Austrian Parliament Building - History

History

The new imperial constitution (known as the Februar-Patent) promulgated in 1861 created the Imperial Council as an effective legislature. For that purpose, a new building had to be constructed to house this constitutional organ. The original plan was to construct two separate buildings for each chamber, one for the House of Lords and one for the House of Representatives. However after the Ausgleich which effectively created the Dual-Monarchy in 1867, Hungary received its own separate legislative body, and the original plan for two buildings was dropped.

The precursor to the present building was the temporary House of Deputies or Representatives (Abgeordnetenhaus), located at Währinger Straße, which was erected within six weeks. In its layout the Abgeordnetenhaus would be a model for the later parliament building. This temporary structure was opened in 1861 by Emperor Franz Joseph I of Austria. The building was soon named afterwards named "Schmerlingtheater", after its Speaker Anton von Schmerling. The "Schmerlingtheater" was used by the deputies until the construction of the new building in 1884.

The site was the location of the city’s fortifications and walls. In his famous decree (Es ist Mein Wille at Wikisource) in 1857, Emperor Franz Joseph I of Austria laid down the plans of the Ringstraße boulevard, which replaced the old walls. The parliament building was supposed to feature prominently on the Ringstraße, in close proximity to the Hofburg Palace and the city hall of Vienna.

An Imperial Commission was appointed to study the building of the Parliament. The Commission decided that the building’s style should be classical. Those who preferred the classical style argued that classical Greek architecture was appropriate for Parliament, since it is connected to the Ancient Greeks and the ideal of democracy.

After studying rival proposals, the Imperial Commission chose Theophil Hansen's plan for a classical style building. In 1869, the Imperial and Royal Ministry of the Interior gave von Hansen the order to design a new parliament building.

Ground was broken on June 1874, the cornerstone has the date “2. September 1874“ etched into it. At the same time, work also commenced on the nearby two imperial museums (Kunsthistorisches Museum, Naturhistorisches Museum), the city hall and the university. In November 1883 the offices of the House of Representatives were completed and started being used. On December 4, 1883 the House of Representatives held its first session under its president Franz Smolka. On December 16, 1884, the House of Lords under its president Count Trauttmansdorff held its first session. Both chambers would continue to sit in the building until the end of the empire in 1918.

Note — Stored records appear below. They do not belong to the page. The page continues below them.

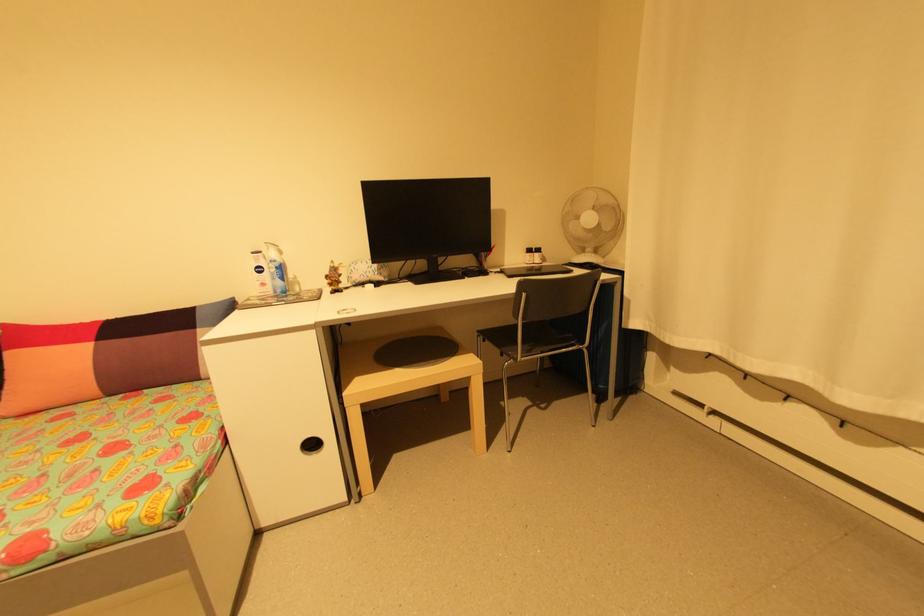
Find where to sit the chair sitting surface. Please return your answer as a coordinate pair (x, y).

(543, 328)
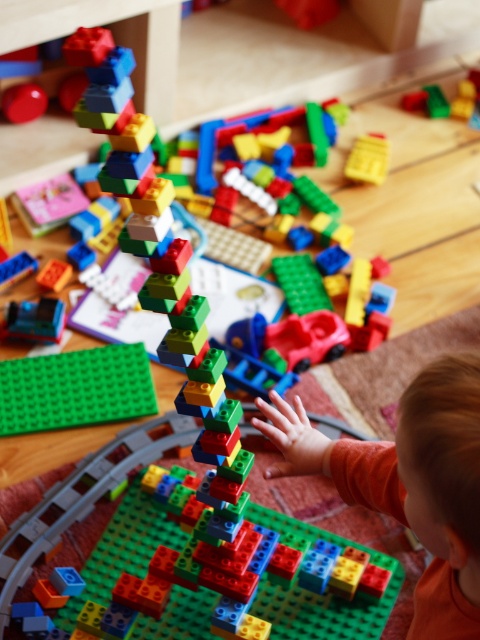
How distant is orange soft baby at center from green matte baseplate at center?

orange soft baby at center is 25.39 inches from green matte baseplate at center.

Can you confirm if orange soft baby at center is positioned below green matte baseplate at center?

Yes, orange soft baby at center is below green matte baseplate at center.

Who is more forward, (271, 465) or (148, 376)?

Point (271, 465)

Locate an element on the screen. The image size is (480, 640). orange soft baby at center is located at coordinates (409, 483).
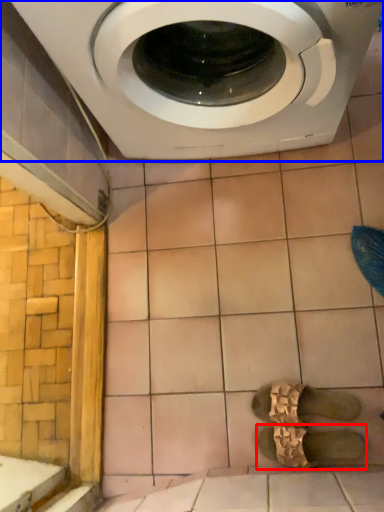
Question: Which object appears closest to the camera in this image, shoe (highlighted by a red box) or washing machine (highlighted by a blue box)?

Choices:
 (A) shoe
 (B) washing machine

Answer: (B)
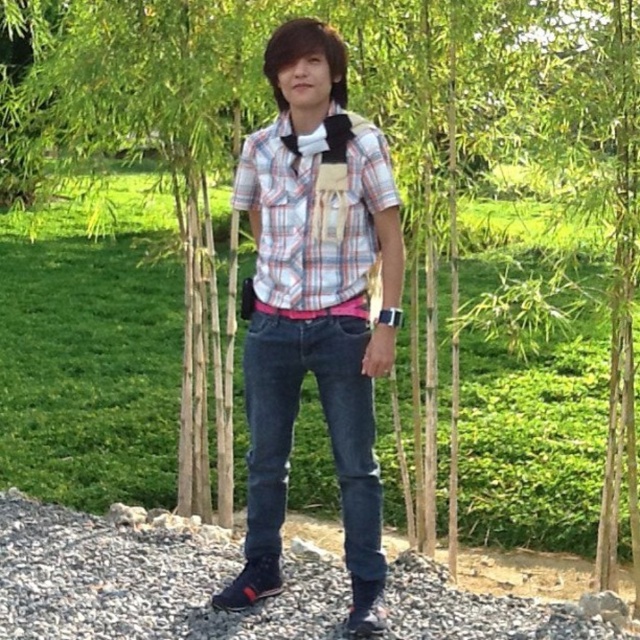
Question: Does plaid cotton shirt at center have a lesser width compared to gray gravel at lower center?

Choices:
 (A) no
 (B) yes

Answer: (B)

Question: Can you confirm if plaid cotton shirt at center is wider than dark blue denim jeans at center?

Choices:
 (A) yes
 (B) no

Answer: (A)

Question: Among these points, which one is nearest to the camera?

Choices:
 (A) (284, 390)
 (B) (332, 340)
 (C) (301, 625)
 (D) (346, 257)

Answer: (D)

Question: Can you confirm if plaid cotton shirt at center is bigger than plaid shirt at center?

Choices:
 (A) no
 (B) yes

Answer: (B)

Question: Which point is farther from the camera taking this photo?

Choices:
 (A) (378, 630)
 (B) (376, 483)

Answer: (B)

Question: Which point is farther from the camera taking this photo?

Choices:
 (A) (392, 193)
 (B) (266, 248)
 (C) (294, 362)

Answer: (C)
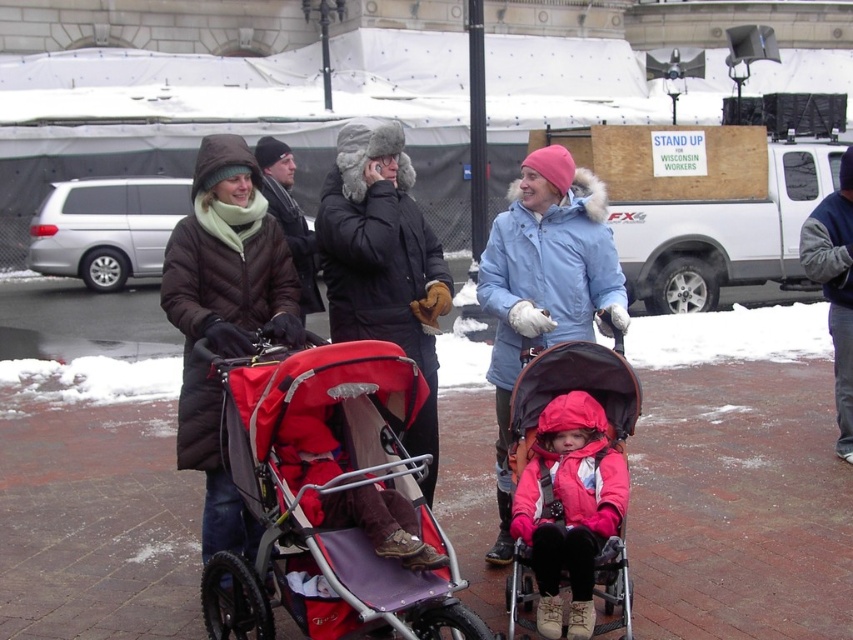
Question: Which point appears farthest from the camera in this image?

Choices:
 (A) (386, 500)
 (B) (775, 362)
 (C) (241, 547)
 (D) (549, 609)

Answer: (B)

Question: Considering the real-world distances, which object is closest to the velvet red coat at center?

Choices:
 (A) brown quilted coat at center
 (B) matte pink jacket at center
 (C) matte black coat at center
 (D) red fabric stroller at center

Answer: (D)

Question: Does brick pavement at center have a greater width compared to matte red stroller at center?

Choices:
 (A) no
 (B) yes

Answer: (A)

Question: Which point is farther to the camera?

Choices:
 (A) (741, 390)
 (B) (560, 566)
 (C) (379, 522)
 (D) (207, 237)

Answer: (A)

Question: Is matte black coat at center below matte pink jacket at center?

Choices:
 (A) no
 (B) yes

Answer: (A)

Question: Can you confirm if red fabric stroller at center is positioned to the left of brown quilted coat at center?

Choices:
 (A) yes
 (B) no

Answer: (B)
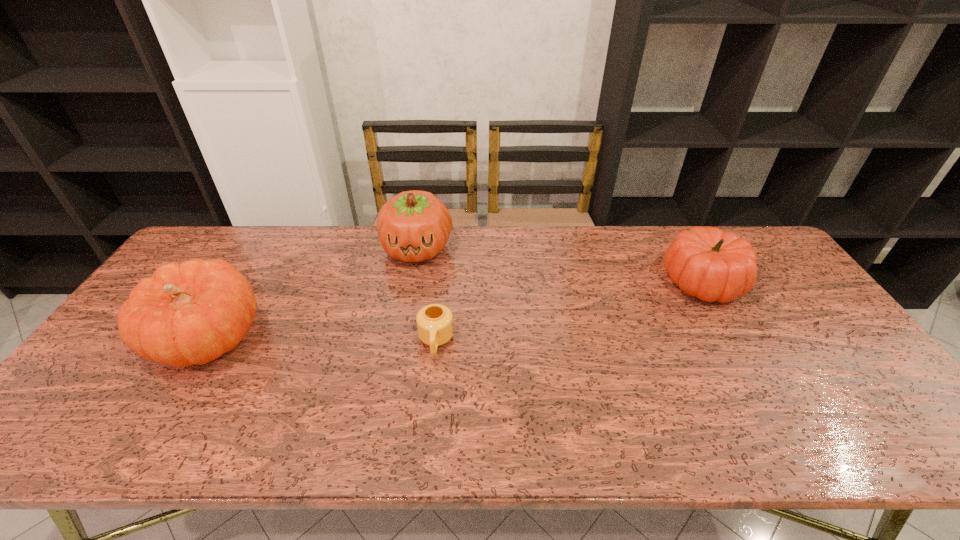
Locate an element on the screen. free space that satisfies the following two spatial constraints: 1. on the side of the rightmost object with the cute face; 2. on the left side of the second pumpkin from right to left is located at coordinates (411, 282).

At what (x,y) coordinates should I click in order to perform the action: click on vacant area in the image that satisfies the following two spatial constraints: 1. on the side of the second shortest object with the cute face; 2. on the left side of the second pumpkin from left to right. Please return your answer as a coordinate pair (x, y). Looking at the image, I should click on [x=411, y=282].

The width and height of the screenshot is (960, 540). Identify the location of vacant area that satisfies the following two spatial constraints: 1. on the side of the rightmost object with the cute face; 2. on the left side of the second pumpkin from left to right. (411, 282).

Locate an element on the screen. This screenshot has width=960, height=540. free space in the image that satisfies the following two spatial constraints: 1. on the back side of the leftmost pumpkin; 2. on the right side of the second shortest object is located at coordinates (242, 282).

The image size is (960, 540). In order to click on free space that satisfies the following two spatial constraints: 1. on the side of the rightmost object with the cute face; 2. on the right side of the second pumpkin from left to right in this screenshot , I will do `click(411, 282)`.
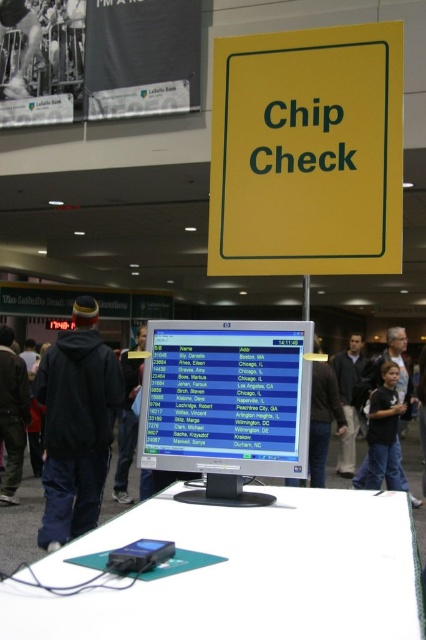
You are standing in the public space shown in the image and need to locate the black cotton shirt at center. Where would you look relative to the computer monitor displaying the list of names and addresses?

The black cotton shirt at center is located at the 2D coordinates point [399,372] relative to the computer monitor displaying the list of names and addresses.

You are a person standing in front of the monitor and see both the black fabric pants at lower left and the black cotton shirt at center. Which one is positioned more to the left side?

The black fabric pants at lower left are positioned more to the left side than the black cotton shirt at center.

You are standing in front of the monitor and see both the black cotton shirt at center and the dark blue hoodie at center. Which clothing item is shorter in height?

The black cotton shirt at center is shorter in height compared to the dark blue hoodie at center.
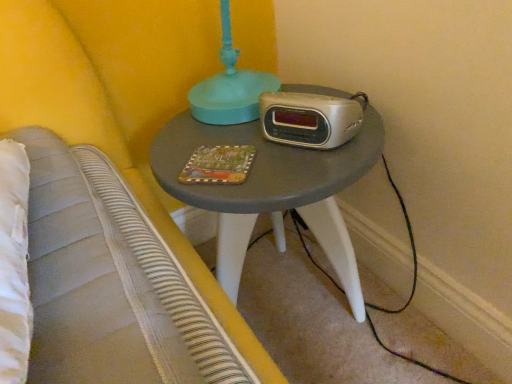
Image resolution: width=512 pixels, height=384 pixels. What are the coordinates of `free space to the right of matte painted wood book at center` in the screenshot? It's located at (301, 153).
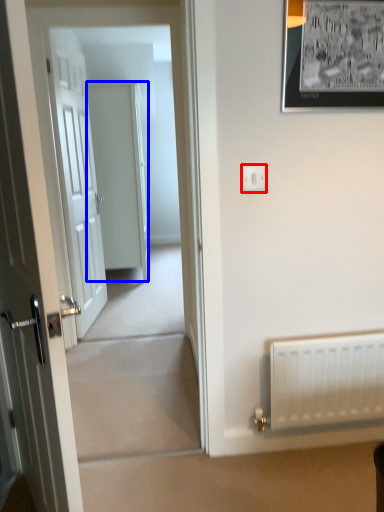
Question: Among these objects, which one is nearest to the camera, electric outlet (highlighted by a red box) or door (highlighted by a blue box)?

Choices:
 (A) electric outlet
 (B) door

Answer: (A)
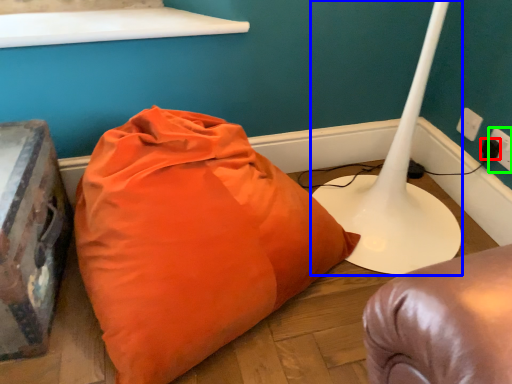
Question: Considering the real-world distances, which object is farthest from plug (highlighted by a red box)? table lamp (highlighted by a blue box) or electric outlet (highlighted by a green box)?

Choices:
 (A) table lamp
 (B) electric outlet

Answer: (A)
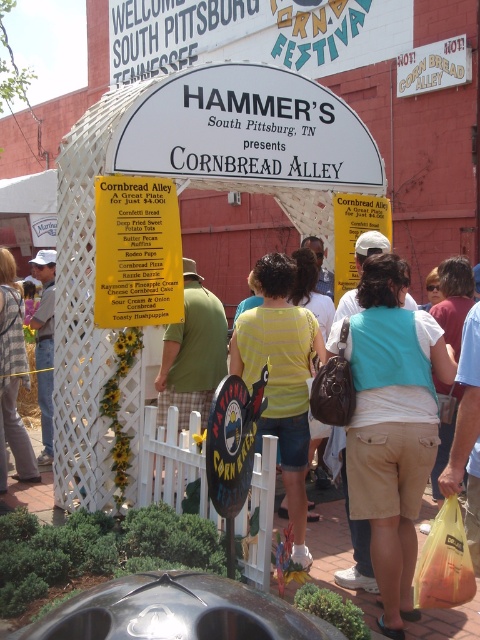
Question: Is yellow paper sign at center behind matte white hat at left?

Choices:
 (A) no
 (B) yes

Answer: (A)

Question: Estimate the real-world distances between objects in this image. Which object is closer to the matte white hat at left?

Choices:
 (A) striped shirt at center
 (B) yellow paper sign at center

Answer: (A)

Question: Does striped shirt at center appear on the right side of matte white hat at left?

Choices:
 (A) no
 (B) yes

Answer: (B)

Question: Which object is farther from the camera taking this photo?

Choices:
 (A) matte white hat at left
 (B) yellow paper sign at center
 (C) striped shirt at center

Answer: (A)

Question: Among these objects, which one is farthest from the camera?

Choices:
 (A) striped shirt at center
 (B) yellow paper sign at center
 (C) matte white hat at left

Answer: (C)

Question: Does yellow paper sign at center lie in front of striped shirt at center?

Choices:
 (A) no
 (B) yes

Answer: (B)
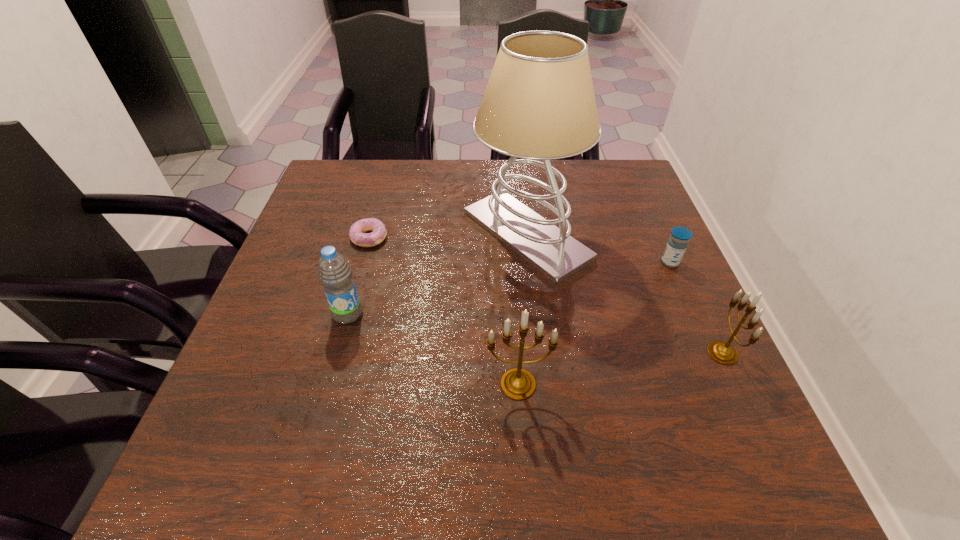
In the image, there is a desktop. In order to click on vacant region at the left edge in this screenshot , I will do `click(322, 305)`.

In the image, there is a desktop. At what (x,y) coordinates should I click in order to perform the action: click on free space at the right edge. Please return your answer as a coordinate pair (x, y). Image resolution: width=960 pixels, height=540 pixels. Looking at the image, I should click on (637, 285).

Where is `vacant space in between the fifth tallest object and the tallest object`? The width and height of the screenshot is (960, 540). vacant space in between the fifth tallest object and the tallest object is located at coordinates (598, 248).

Where is `free spot between the shorter candelabrum and the left candelabrum`? free spot between the shorter candelabrum and the left candelabrum is located at coordinates (620, 368).

Identify the location of vacant point located between the shorter candelabrum and the doughnut. The image size is (960, 540). (546, 295).

At what (x,y) coordinates should I click in order to perform the action: click on vacant area that lies between the medicine and the third nearest object. Please return your answer as a coordinate pair (x, y). Looking at the image, I should click on (509, 288).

The fountain with the statue of Athena in front of the building was designed by Baron Hansen as well, but only completed in 1898 to 1902. The official name of the building was Reichsratsgebäude (Imperial Council Building), and the street behind the building, the Reichsratsstraße, still recalls this former name. The word Parliament however was in use since the beginning as well.

The building saw tumultuous years during the Austro-Hungarian Empire, as the House of Representatives was extremely fractious between liberals and conservatives, German-speaking nationalists and Czech deputies, as well as the government and parliament. It became a common feature of undisciplined deputies to throw inkwells at each other. The joke on the street was that Athena was so disgusted by the political infighting, that her statue purposely has her back turned to the building.

Nevertheless the building housed the first form of a parliamentary system for much of the people of Central Europe. Some of the former deputies continued their political carriers after the fall of the empire and became important politicians in their home countries.

The Reichsratsgebäude continued to function until 1918, when the building was occupied by demonstrators during the end of the Austro-Hungarian Empire. From the ramp of the building, the First Republic was officially proclaimed. The building itself was renamed as “Parliament”, with the new republican National Council (Nationalrat) and Federal Council (Bundesrat) replacing the old imperial House of Deputies (Abgeordnetenhaus) and the House of Lords (Herrenhaus). The parliament ceased to function with the introduction of the Austro-fascist dictatorship and the Anschluß of Austria to Nazi Germany in 1938. Half of the building suffered heavy damage or was destroyed, such as the former Lords Chamber and the Hall of Columns, by Allied bombs in the course of the Second World War. It was in the old Abgeordnetenhaus Chamber that the new Chancellor Dr. Karl Renner declared the rebirth of an independent Austria, helped by Soviet troops. Max Fellerer and Eugen Wörle were commissioned as architect; they chose to redesign and readapt the former Lords Chamber for the National Council, in the process the meeting room of the National Council was rebuilt in a modern and functional style. Work on the National Council Chamber was completed in 1956. The original appearance of the other publicly accessible premises and the building's external appearance were largely restored to von Hansen's design, such as of the Hall of Columns.